Stored data

»»

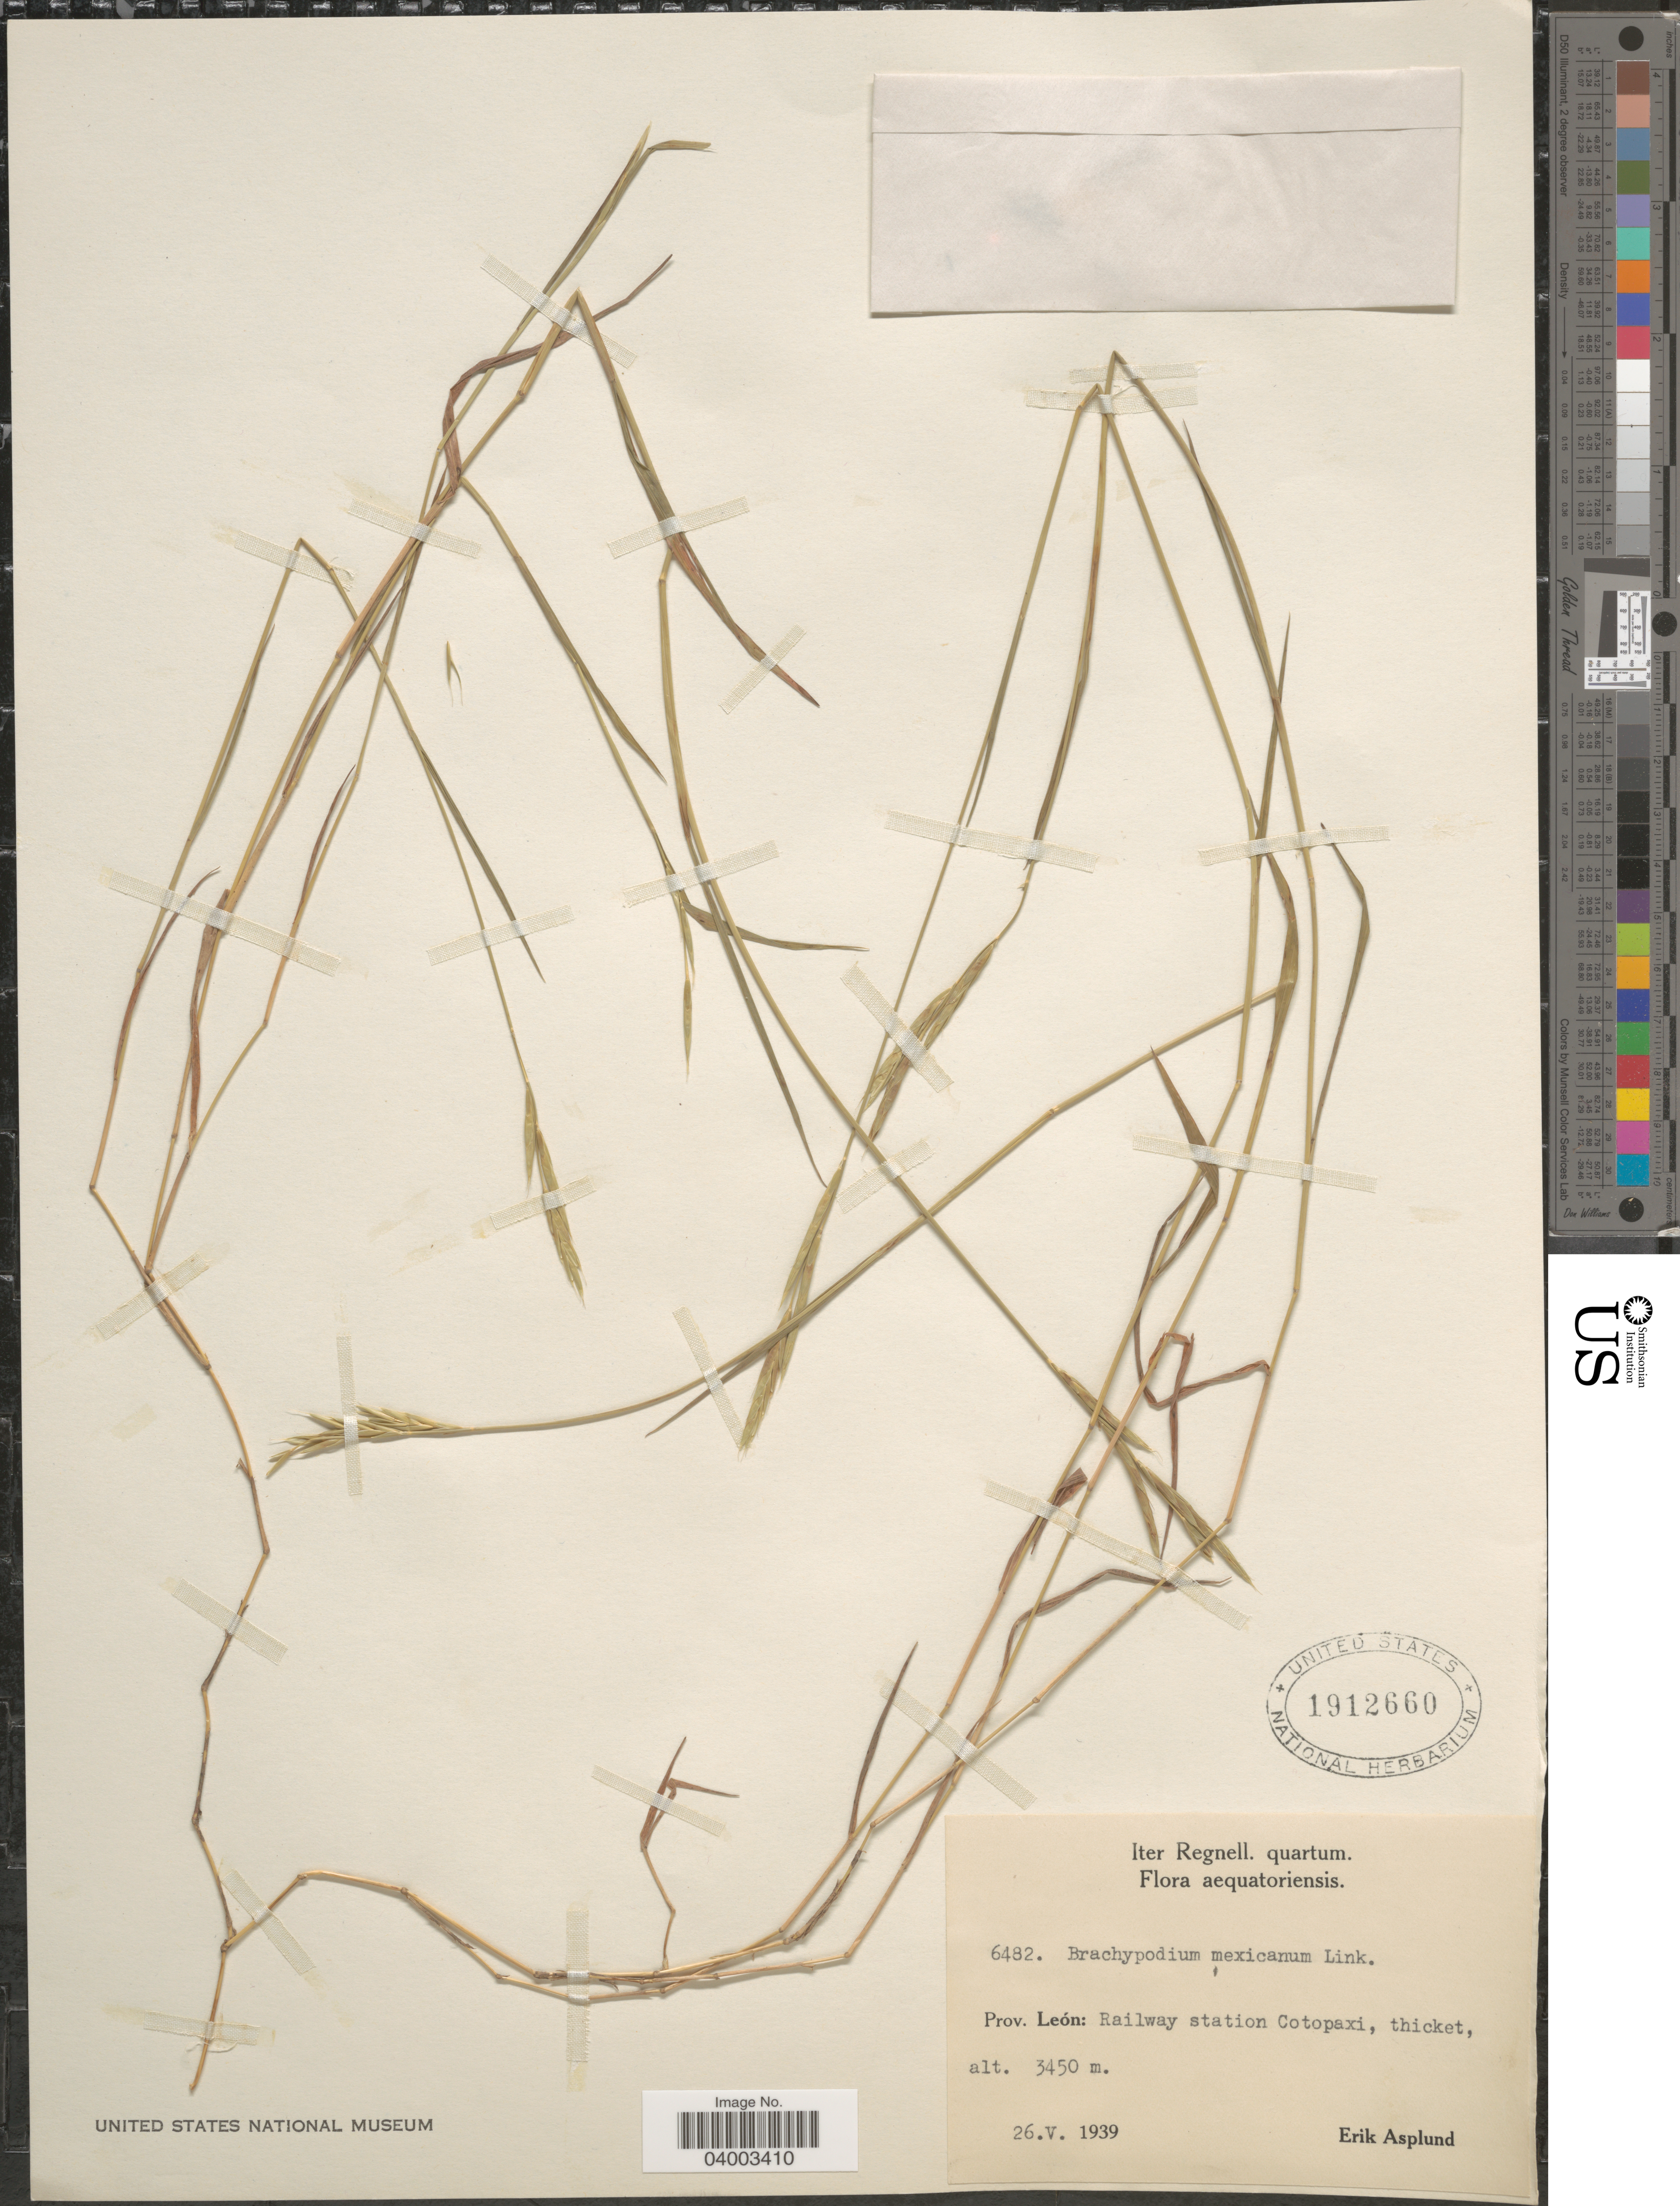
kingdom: Plantae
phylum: Tracheophyta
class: Liliopsida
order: Poales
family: Poaceae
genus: Brachypodium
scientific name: Brachypodium mexicanum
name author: (Roem. & Schult.) Link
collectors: E. Asplund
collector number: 6482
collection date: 1939-05-26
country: Ecuador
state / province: Cotopaxi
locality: Prov. León: Railway station Cotopaxi, thicket.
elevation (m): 3450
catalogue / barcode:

««

### Exercise requirements:
Please rewrite the data as a Markdown table with the columns Row and Entry, starting at the line containing "collection date: 1939-05-26" and ending with the last line of the data. Number each line in Row, put the line itself in Entry, and skip blank lines.

### Answer for this exercise:
| Row | Entry |
|---|---|
| 1 | collection date: 1939-05-26 |
| 2 | country: Ecuador |
| 3 | state / province: Cotopaxi |
| 4 | locality: Prov. León: Railway station Cotopaxi, thicket. |
| 5 | elevation (m): 3450 |
| 6 | catalogue / barcode: |